7th Chief of General Staff
- In office August 1985 – October 1986
- President: Ibrahim Babangida as Military President
- Preceded by: Tunde Idiagbon as Chief of Staff, Supreme Headquarters
- Succeeded by: Augustus Aikhomu

Governor of Lagos State
- In office July 1978 – October 1979
- Preceded by: Ndubuisi Kanu
- Succeeded by: Lateef Jakande

Governor of Niger State
- In office December 1977 – July 1978
- Preceded by: Murtala Nyako
- Succeeded by: Joseph Oni

Personal details
- Born: 26 October 1940 (age 85) Abiriba, Southern Region, British Nigeria (now Abiriba, Abia State, Nigeria)
- Spouse: Amina Ukiwe

Military service
- Allegiance: Nigeria (1960–1966; 1972–1986); Biafra (1966–1970);
- Branch/service: Nigerian Navy
- Years of service: 1960–1986
- Rank: Commodore
- Battles/wars: Biafran War

= Ebitu Ukiwe =

De facto deputy head of state of Nigeria from 1985 to 1986

Okoh Ebitu Ukiwe (born 26 October 1940) is a retired Commodore in the Nigerian Navy who served as the de facto Vice President of Nigeria under military head of state General Ibrahim Babangida from 1985 to 1986.

==Family==
Ukiwe was born on 26 October 1940, the son of Chief Ebitu Ukiwe of Abiriba in Abia State. His father was a traditional ruler in Abiriba and head of the old Bende Division Local Government Appeal Court.

== Naval career ==
Ukiwe joined the Nigerian Navy in 1960 as a cadet (officer), and was commissioned in 1964 with the rank of sub-lieutenant. He defected to the Biafran Armed Forces in 1966.

== Biafran War ==
During the Nigerian Civil War from 1967 to 1970 he fought on the Biafran side. After the war, in January 1972 he was readmitted to the Navy, one of the few Igbo officers to regain their position.

== Military career ==
Ukiwe was a member of the Supreme Military Council between 1975 and 1977. General Olusegun Obasanjo appointed him military governor of Niger State in 1977. He was re-deployed to Lagos State as governor in July 1978, holding this post until October 1979. He was also in the SMC under General Muhammadu Buhari from 1983 to 1985, while serving as Flag Officer, Western Naval command.
He was appointed director, Naval Faculty, Jaji (1981–1984) and Flag Officer, Western Naval Command (1984–1985).

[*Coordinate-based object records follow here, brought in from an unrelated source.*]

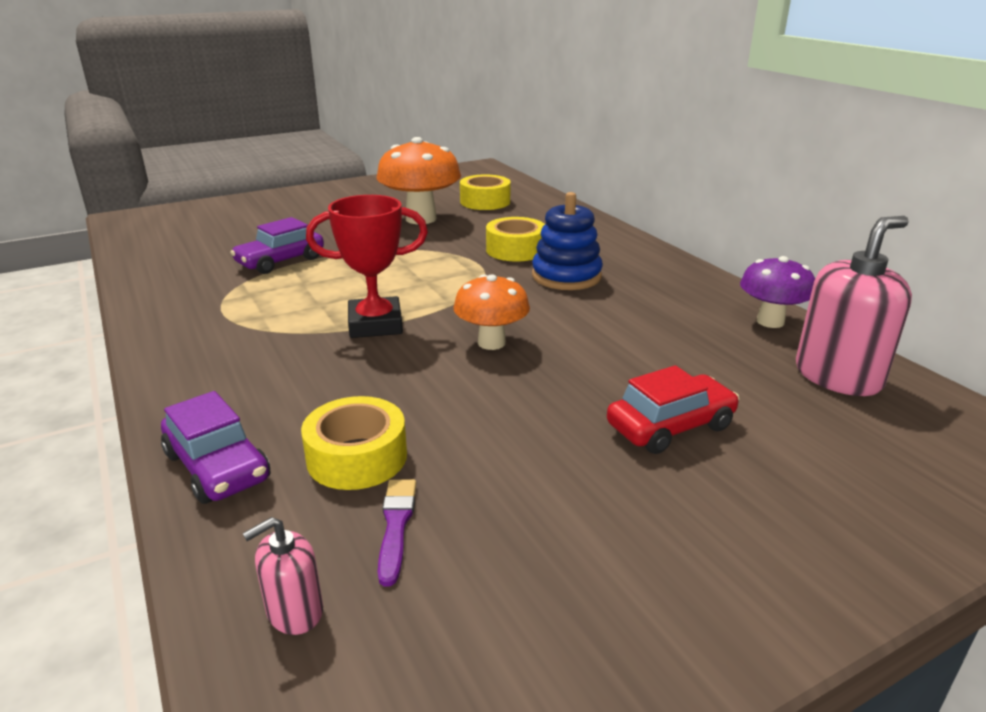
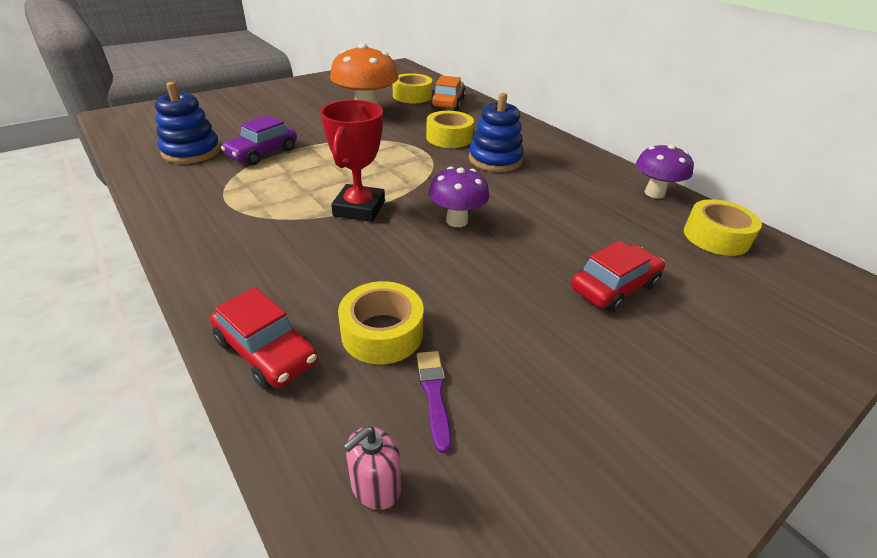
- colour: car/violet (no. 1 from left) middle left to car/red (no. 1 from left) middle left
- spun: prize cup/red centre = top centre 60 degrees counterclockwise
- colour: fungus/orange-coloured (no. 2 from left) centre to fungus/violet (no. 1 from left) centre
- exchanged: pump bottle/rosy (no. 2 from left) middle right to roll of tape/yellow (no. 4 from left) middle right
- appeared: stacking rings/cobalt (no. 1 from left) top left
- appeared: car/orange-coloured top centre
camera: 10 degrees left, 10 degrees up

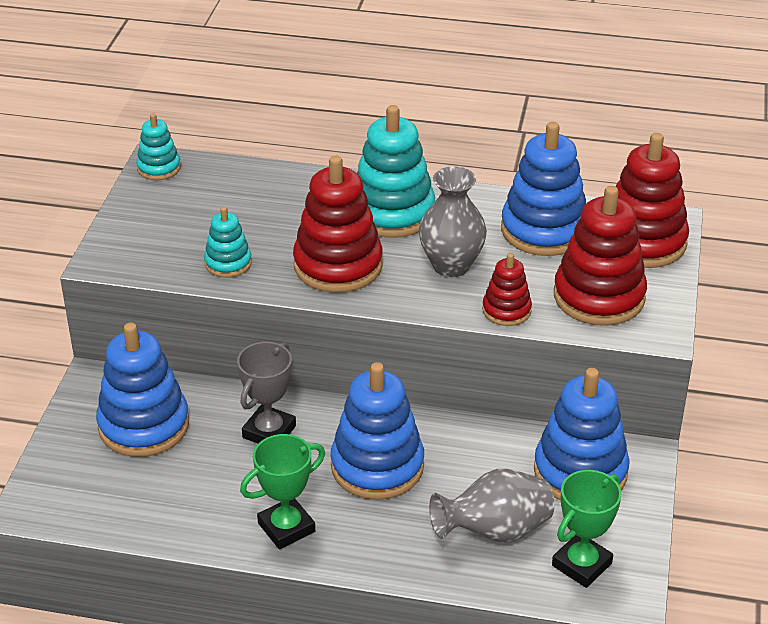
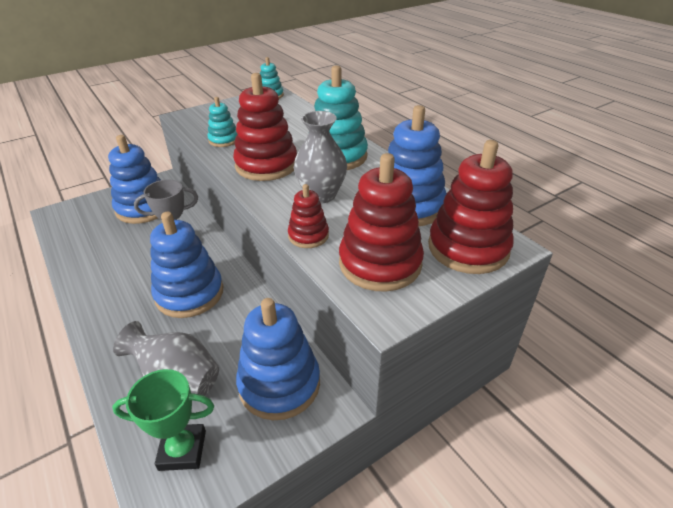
- missing: prize cup/leaf-green (no. 1 from left) bottom centre
camera: 45 degrees right, 0 degrees up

== Chief of General Staff ==
In 1985, following the 1985 Nigerian military coup d'état military head of state General Ibrahim Babangida appointed Ukiwe as Chief of General Staff, and his second-in-command. In 1986, Ukiwe, was removed as Chief of General Staff after opposing Babangida's decision to join the Organisation of Islamic Cooperation.

==Later career==

After retirement he joined the pro-democracy group, supporting Moshood Kashimawo Olawale Abiola, the president-elect in the June 1993 elections, who was imprisoned after General Sani Abacha took power in a coup in November 1993.

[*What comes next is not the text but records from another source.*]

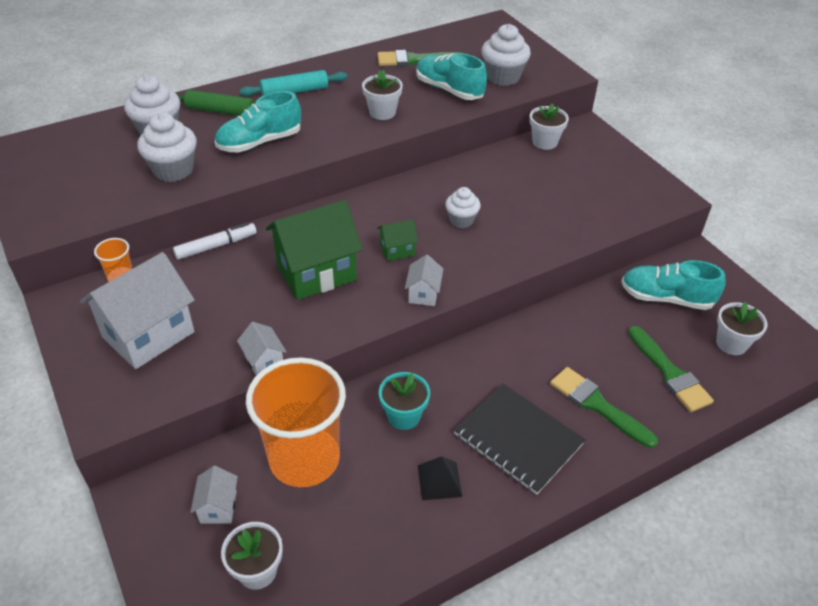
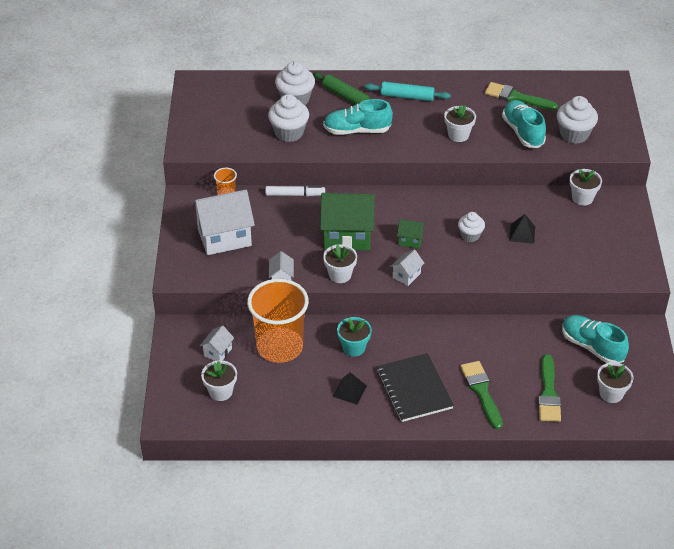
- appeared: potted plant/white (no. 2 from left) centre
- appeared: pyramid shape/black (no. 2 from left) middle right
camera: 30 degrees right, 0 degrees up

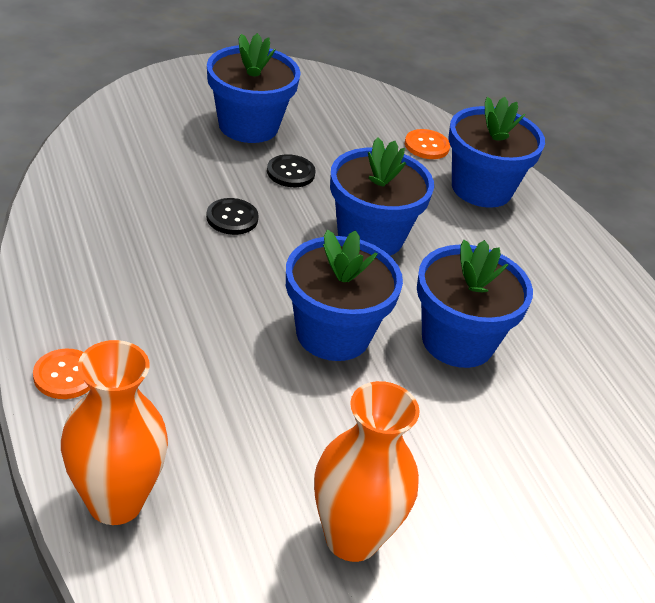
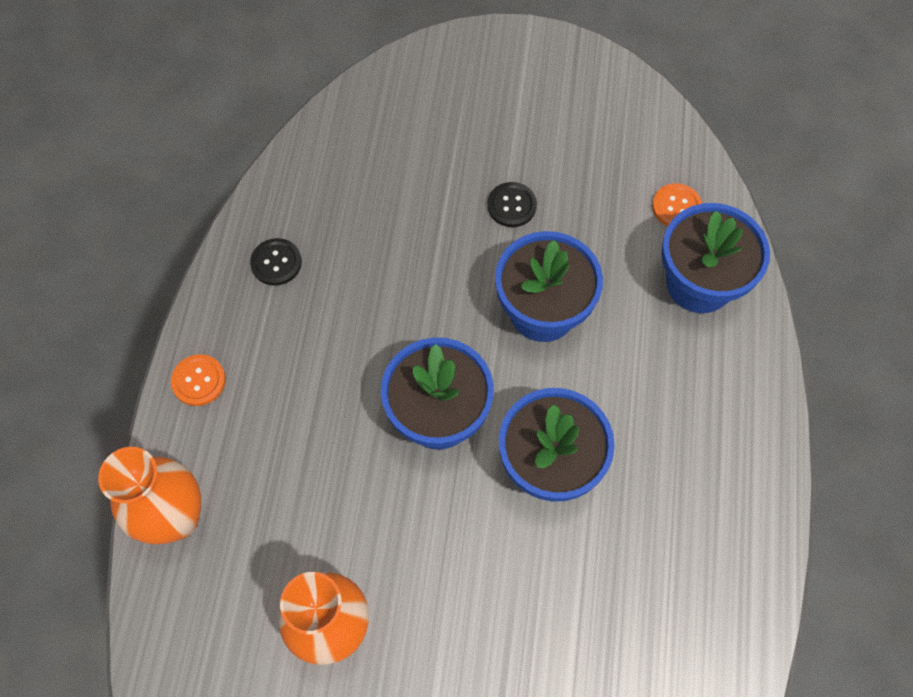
- relocated: shirt button/black (no. 1 from left) centre to middle left
- missing: potted plant/cobalt (no. 1 from left) top centre
camera: 35 degrees right, 25 degrees up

He became chairman of companies such as Bitu Properties, Kobimat, Bitu Promar and Rudocons. He served as an adviser and consultant to Statoil (Nigeria), an offshore oil production company, for nine years.

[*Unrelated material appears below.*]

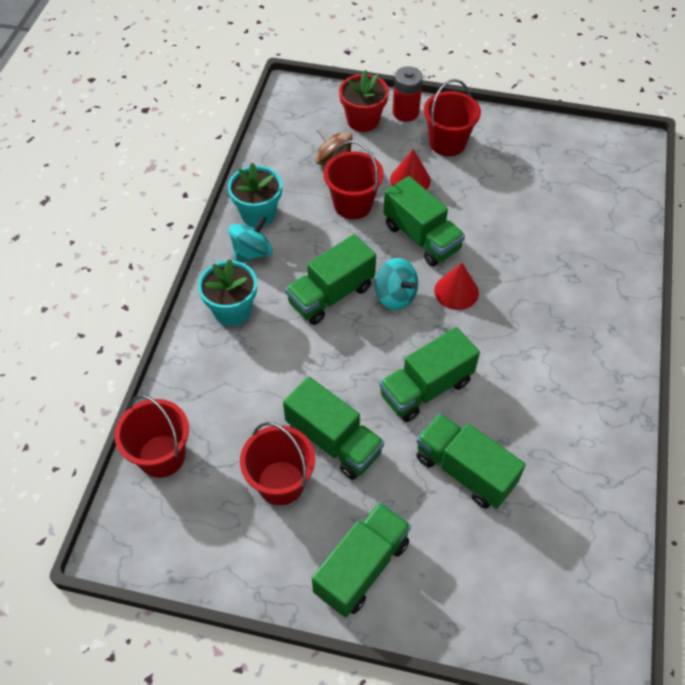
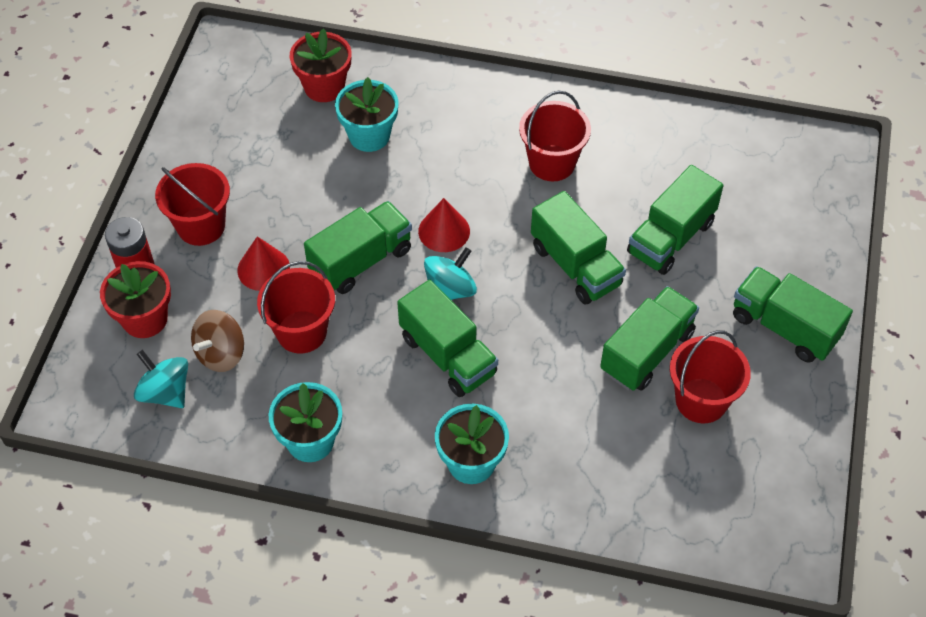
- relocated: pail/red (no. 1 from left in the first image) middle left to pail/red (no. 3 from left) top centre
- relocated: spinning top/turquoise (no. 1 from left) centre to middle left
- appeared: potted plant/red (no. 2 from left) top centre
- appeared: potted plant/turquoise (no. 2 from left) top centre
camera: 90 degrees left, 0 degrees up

In 2001, Newswatch magazine speculated that he could run for president in 2003, characterizing him as a principled personality. In 2006 Ukiwe unsuccessfully ran to become the Peoples Democratic Party candidate for the presidency of Nigeria.

Ukiwe is a notable voice in the Nigerian Indigenous Nationalities Alliance for Self-Determination (NINAS)'s campaign for an equitable union, against the background of rising Muslim fundamentalism of the Nigerian political North.